Shallow binding of global variables is implemented as follows. Extra fields are added to 3-ATOM-OBJECTs to indicate whether this atom is currently bound in the global environment and, if so, what is the corresponding binding. Moreover, to ensure that arbitary REPLACEs will not invalidate the global binding mechanism, all rails involved in the global environment are specially marked. For example, if X were bound to 1 in the global environment then some tail of the global environment rail would look like [[’X ’1]...]. The 3-RAIL-OBJECT representing this rail would be flagged as being part of the global environment (the GLOBALENV flag). The 3-RAIL-OBJECT corresponding to [’X ’1] would be marked as the first part of a global binding rail (the GLOBALVAR flag), and its first tail ([’1]) would be marked as the portion of a global binding rail containing the variable’s value (the GLOBALVAL flag). The start of the global environment rail is specially marked as such (the GLOBALHEAD flag). The 3-ATOM-OBJECT for X would be marked as having a global binding (the GLOBALLYBOUND flag (actually, its a timestamp)) and would have the [’1] rail associated with it. Whenever the first argument to REPLACE designates one of these specially-marked structures, all global binding information is recomputed from scratch (but REBIND is smart enough to avoid all this work).
There are some bizarre cases to be taken care of. For example, mangling the global environment rail is such a way that BINDING or REBIND would croak — e.g., (RPLACN (LENGTH GLOBAL) ↑GLOBAL ’’DIE) — should disable all fast lookups so that these errors will indeed be detected.
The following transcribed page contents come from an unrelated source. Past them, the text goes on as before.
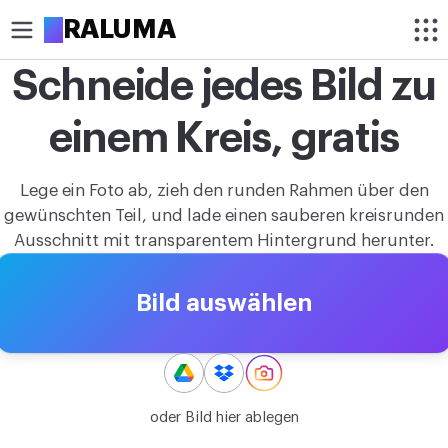
A
RALUMA
Schneide jedes Bild zu
ZUSCHNEIDEN
einem Kreis, gratis
Bild rund zuschneiden
Bild zuschneiden
Lege ein Foto ab, zieh den runden Rahmen über den
gewünschten Teil, und lade einen sauberen kreisrunden
OPTIMIEREN
Ausschnitt mit transparentem Hintergrund herunter.
Bild komprimieren
Bild auswählen
Bild hochskalieren
Hintergrund entfernen
BEARBEITEN
oder Bild hier ablegen
Bildgröße ändern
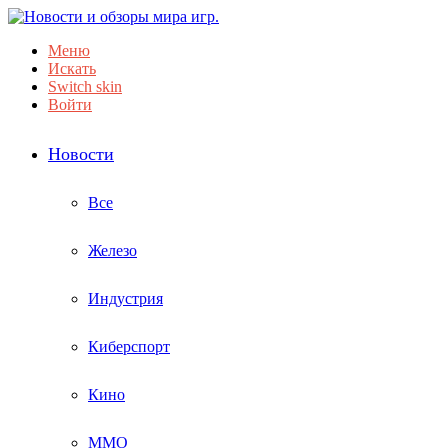
Меню
Искать
Switch skin
Войти
Новости
Все
Железо
Индустрия
Киберспорт
Кино
ММО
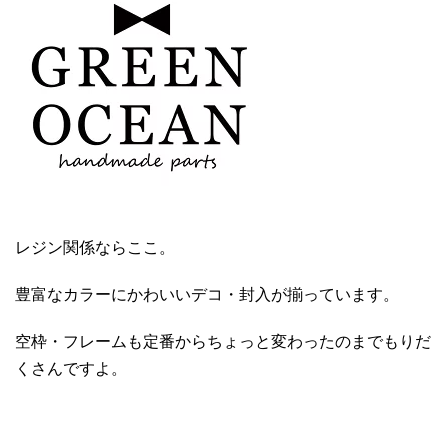
レジン関係ならここ。
豊富なカラーにかわいいデコ・封入が揃っています。
空枠・フレームも定番からちょっと変わったのまでもりだ
くさんですよ。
Also, care must be taken to ensure that for variables with more that one binding in the global environment are handled in a manner consistent with the definition of BINDING.
Eliminating Calls to NORMAL
The call to NORMAL in :NORMALISE can be all but eliminated by expanding it inline and then rearranging the alternatives. The following rendition of :NORMALISE illustrates this:
(define :NORMALISE
(lambda simple [exp env cont]
(cond [(atom exp) (call cont (binding exp env))]
[(pair exp) (call reduce (car exp) (cdr exp) env cont)]
[(rail exp)
(if (normal-rail exp)
(call cont exp)
(call normalise-rail exp env cont)
)]
[$T (call cont exp)])))
Speeding up NORMAL-RAIL
The global environment rail must always be a non-normal-form structure; otherwise, the tower would crumble since (ENVIRONMENT-DESIGNATOR ’{simple NORMALISE closure}) is being done on a regular basis. Hence all its elements, and all its tails are also normal-form designators. Therefore, the implementation of NORMAL-RAIL may immediately return $T when it encounters a designator of one of these structures. This turns out to be cheap to implement because the global binding mechanism already requires these structures be marked (GLOBALHEAD, GLOBALENV, GLOBALVAR, and GLOBALVAL flags).